El poder ha cambiado de pareja de baile. Es un espectáculo fascinante que se repite con liturgia democrática cada cuatro años y que a veces afecta a unos pocos alcaldes y otras, como vimos el sábado pasado, a la inmensa mayoría. Las caras de los que se van son siempre igual de taciturnas. Los rostros advenedizos refulgen como soles de mayo. La izquierda ha puesto en retirada a la derecha. Doblan las campanas de un tiempo nuevo. Los más viejos del lugar entornan los ojos con gesto retrospectivo y evocan el festejo del 79, cuando socialistas y comunistas tomaron las principales plazas del país.
Los conservadores, en muchos casos parientes del franquismo, caminaban entonces hacia un exilio de varios lustros desconcertados por la dolorosa experiencia de haber perdido algo que consideraban patrimonialmente suyo. Los progres, con barbas pobladas y pantalones de pana, alzaban como trofeos las varas de mando recién conquistadas en medio de un rugido atronador de ilusión ciudadana. El tumulto, jubilar para la izquierda y apocalíptico para la derecha, sonaba como el himno de la marcha multitudinaria hacia el futuro de una España nueva, y probablemente mejor, que se tradujo al poco tiempo en la aplastante victoria felipista de 1982.
Pero yo refuto la comparación. Ni los rostros de estos días reflejan aquellas emociones de hace 35 años, ni la izquierda triunfante está en condiciones de repetir el desembarco masivo del 82, ni el júbilo de la calle destila los mismos timbres de entonces. Lo único que es más o menos parecido, igual de hosco y cejijunto, es el semblante de la derecha derrotada. También hoy se sienten despojados de algo a lo que creían tener derecho vitalicio. También piensan que los electores se han equivocado al despreciar su valía y apostar por la pandilla del caos que se ha hecho fuerte frente a un enemigo común.
La derecha, sí, se derrumba como lo hizo en aquella ocasión víctima de la misma altivez, el mismo complejo de superioridad, la misma antipatía y el mismo empeño en ponerle trabas a una nueva manera de interpretar la acción política. Pero la izquierda que empuja por detrás no es en absoluto la misma. Socialistas y comunistas, para empezar, compartían en aquella época un proyecto complementario. Venían de trabajar juntos en el diseño de la Constitución del 78. Aspiraban a consolidar un proyecto democrático. El PSOE recibía votos a espuertas y estaba en vísperas de cosechar la mayoría absoluta más rotunda, en términos porcentuales, jamás vista en la historia política española. Felipe González era un líder a quien nadie tosía, fuerte como un bisonte.

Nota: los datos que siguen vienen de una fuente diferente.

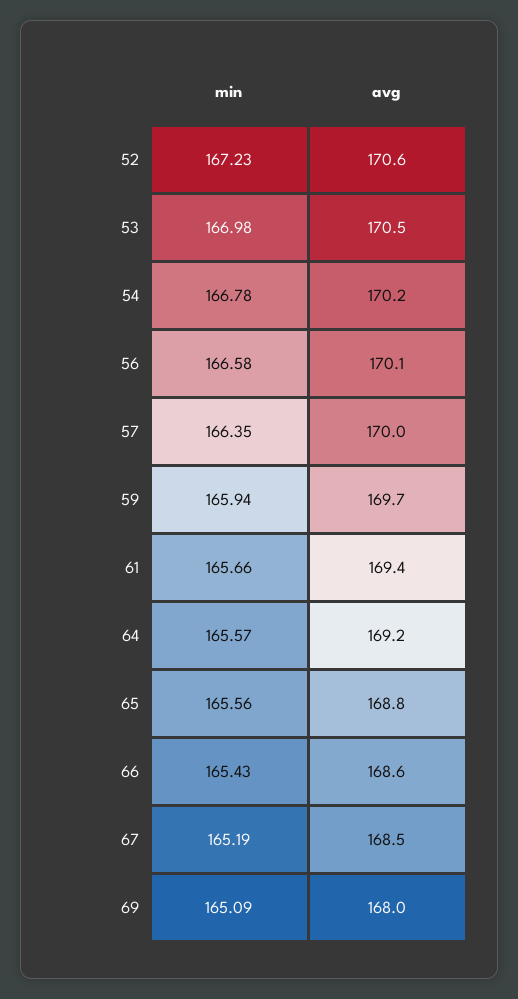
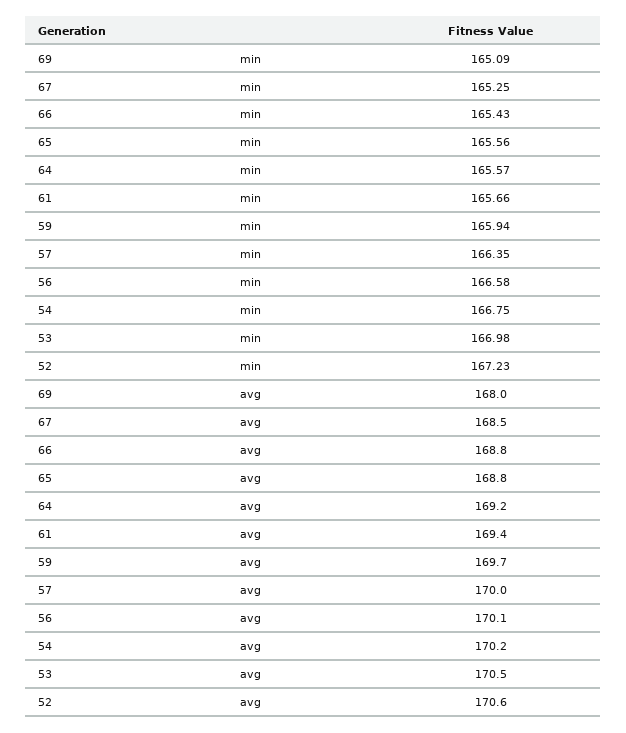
  {
    "min": {
      "52": 167.23,
      "53": 166.98,
-     "54": 166.78,
+     "54": 166.75,
      "56": 166.58,
      "57": 166.35,
      "59": 165.94,
      "61": 165.66,
      "64": 165.57,
      "65": 165.56,
      "66": 165.43,
-     "67": 165.19,
+     "67": 165.25,
      "69": 165.09
    },
    "avg": {
      "52": 170.6,
      "53": 170.5,
      "54": 170.2,
      "56": 170.1,
      "57": 170,
      "59": 169.7,
      "61": 169.4,
      "64": 169.2,
      "65": 168.8,
-     "66": 168.6,
+     "66": 168.8,
      "67": 168.5,
      "69": 168
    }
  }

Hoy, socialistas y comunistas apenas se dirigen la palabra, miran con recelo la Constitución del 78, dan por periclitado el proyecto democrático que ayudaron a construir y obtienen las peores cosechas electorales de su historia. El PSOE sigue perforando su propio suelo y el PC, revenido hace años en Izquierda Unida, yace de cuerpo presente en la sala de autopsias de la morgue. Pedro Sánchez es un líder amenazado, débil como un gorrión. Si la aritmética electoral hubiera sido distinta, sólo un poco distinta –apenas un punto menor la caída del PP y un punto mayor la subida de Ciudadanos–, los socialistas estarían a estas horas camino del camposanto y el cadáver de Sánchez yacería igual de rígido junto al de Cayo Lara.
Pero la política es así. El PSOE, a la grupa de Podemos, cabalga sobre un proyecto que no es el suyo en dirección a un destino incierto donde lo normal es que acabe devorado por su propia cabalgadura. En el 82 era el garante de un cambio hacia la homologación con Europa, el desmantelamiento de los reductos franquistas y la moderación de las disidencias ideológicas. Hoy es todo lo contrario. No algo distinto, antagónico: cómplice del populismo antieuropeo, compañero de viaje del chavismo liberticida y altavoz de la radicalidad política. ¿Alguien me puede decir en qué se parece este cambio de guardia en los ayuntamientos españoles al que se produjo en 1979? ¿Dónde está la ilusión de la gente? En la España de hoy hay más miedo que esperanza, más orfandad que sentimiento de protección y más dudas que respuestas cuando se otea el futuro. Entonces sabíamos adónde íbamos y confiábamos en quién nos gobernaba. Hoy no se dan ninguna de esas dos circunstancias, así que los nostálgicos de aquel subidón de la izquierda que barrió del mapa a la derecha harían bien, a mi juicio, en no establecer comparaciones odiosas. Al hacerlo desvirtúan la grandeza de su pasado. Aquello fue una gesta; esto, una mamarrachada forzada por la casualidad, el oportunismo y la crisis interna de su proyecto. El poder ha cambiado de pareja de baile, sí. ¿Y ahora, qué?